(Data under study Opens)

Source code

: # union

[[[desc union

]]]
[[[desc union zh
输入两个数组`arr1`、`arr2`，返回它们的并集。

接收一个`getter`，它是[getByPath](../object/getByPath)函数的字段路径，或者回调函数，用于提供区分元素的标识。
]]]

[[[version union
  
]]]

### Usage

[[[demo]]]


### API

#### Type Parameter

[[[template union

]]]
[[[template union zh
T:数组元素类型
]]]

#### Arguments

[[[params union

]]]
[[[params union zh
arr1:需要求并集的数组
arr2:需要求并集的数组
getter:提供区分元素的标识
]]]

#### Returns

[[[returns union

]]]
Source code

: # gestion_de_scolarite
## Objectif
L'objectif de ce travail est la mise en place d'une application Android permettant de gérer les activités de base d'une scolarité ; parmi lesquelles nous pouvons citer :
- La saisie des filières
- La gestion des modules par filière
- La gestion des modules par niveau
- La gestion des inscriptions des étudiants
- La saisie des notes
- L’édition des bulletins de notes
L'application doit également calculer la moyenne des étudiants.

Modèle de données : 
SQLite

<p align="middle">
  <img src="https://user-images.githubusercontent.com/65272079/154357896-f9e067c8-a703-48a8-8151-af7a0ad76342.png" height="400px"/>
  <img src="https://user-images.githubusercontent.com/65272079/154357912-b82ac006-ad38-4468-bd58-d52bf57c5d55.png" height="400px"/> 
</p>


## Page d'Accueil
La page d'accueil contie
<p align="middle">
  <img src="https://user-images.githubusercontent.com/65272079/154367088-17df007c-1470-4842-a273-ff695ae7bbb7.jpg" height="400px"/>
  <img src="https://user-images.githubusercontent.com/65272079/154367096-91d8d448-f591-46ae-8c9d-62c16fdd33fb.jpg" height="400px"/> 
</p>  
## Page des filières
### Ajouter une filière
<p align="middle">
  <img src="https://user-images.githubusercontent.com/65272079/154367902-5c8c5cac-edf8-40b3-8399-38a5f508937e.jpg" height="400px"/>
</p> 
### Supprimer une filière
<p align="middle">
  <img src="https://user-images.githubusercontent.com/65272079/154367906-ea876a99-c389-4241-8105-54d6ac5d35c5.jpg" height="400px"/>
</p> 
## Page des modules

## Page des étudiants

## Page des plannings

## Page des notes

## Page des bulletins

(Data under study Closes)

▶ [Your objective]:
Repeat the data. Keep every word the same.

▶ [Task response]:
Source code

: # union

[[[desc union

]]]
[[[desc union zh
输入两个数组`arr1`、`arr2`，返回它们的并集。

接收一个`getter`，它是[getByPath](../object/getByPath)函数的字段路径，或者回调函数，用于提供区分元素的标识。
]]]

[[[version union
  
]]]

### Usage

[[[demo]]]


### API

#### Type Parameter

[[[template union

]]]
[[[template union zh
T:数组元素类型
]]]

#### Arguments

[[[params union

]]]
[[[params union zh
arr1:需要求并集的数组
arr2:需要求并集的数组
getter:提供区分元素的标识
]]]

#### Returns

[[[returns union

]]]
Source code

: # gestion_de_scolarite
## Objectif
L'objectif de ce travail est la mise en place d'une application Android permettant de gérer les activités de base d'une scolarité ; parmi lesquelles nous pouvons citer :
- La saisie des filières
- La gestion des modules par filière
- La gestion des modules par niveau
- La gestion des inscriptions des étudiants
- La saisie des notes
- L’édition des bulletins de notes
L'application doit également calculer la moyenne des étudiants.

Modèle de données : 
SQLite

<p align="middle">
  <img src="https://user-images.githubusercontent.com/65272079/154357896-f9e067c8-a703-48a8-8151-af7a0ad76342.png" height="400px"/>
  <img src="https://user-images.githubusercontent.com/65272079/154357912-b82ac006-ad38-4468-bd58-d52bf57c5d55.png" height="400px"/> 
</p>


## Page d'Accueil
La page d'accueil contie
<p align="middle">
  <img src="https://user-images.githubusercontent.com/65272079/154367088-17df007c-1470-4842-a273-ff695ae7bbb7.jpg" height="400px"/>
  <img src="https://user-images.githubusercontent.com/65272079/154367096-91d8d448-f591-46ae-8c9d-62c16fdd33fb.jpg" height="400px"/> 
</p>  
## Page des filières
### Ajouter une filière
<p align="middle">
  <img src="https://user-images.githubusercontent.com/65272079/154367902-5c8c5cac-edf8-40b3-8399-38a5f508937e.jpg" height="400px"/>
</p> 
### Supprimer une filière
<p align="middle">
  <img src="https://user-images.githubusercontent.com/65272079/154367906-ea876a99-c389-4241-8105-54d6ac5d35c5.jpg" height="400px"/>
</p> 
## Page des modules

## Page des étudiants

## Page des plannings

## Page des notes

## Page des bulletins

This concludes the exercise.